◆ ASSIGNED TASK:
Please return every line of the material verbatim and skip any images.
(DATA SHOWN)
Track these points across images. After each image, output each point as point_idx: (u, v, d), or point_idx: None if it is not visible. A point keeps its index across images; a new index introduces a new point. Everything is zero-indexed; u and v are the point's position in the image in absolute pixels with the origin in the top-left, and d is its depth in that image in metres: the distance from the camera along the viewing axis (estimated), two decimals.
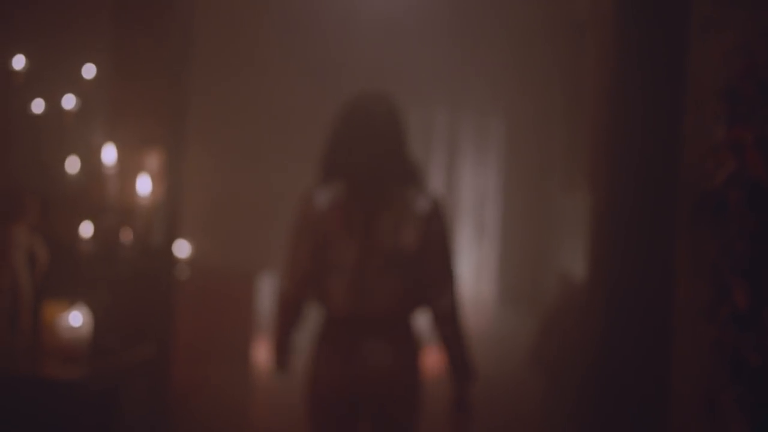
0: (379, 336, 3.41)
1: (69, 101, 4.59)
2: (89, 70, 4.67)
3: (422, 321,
(End DATA SHOWN)
◆ SOLUTION TO THIS TASK:
Track these points across images. After each image, output each point as point_idx: (u, v, d), or point_idx: None if it is not visible. A point keeps its index across images; a new index introduces a new point. Everything is zero-indexed; u and v are the point's position in the image in absolute pixels with the origin in the top-left, and d is its depth in that image in metres: the distance from the camera along the viewing axis (estimated), two decimals.
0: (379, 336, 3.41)
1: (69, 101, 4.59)
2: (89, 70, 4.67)
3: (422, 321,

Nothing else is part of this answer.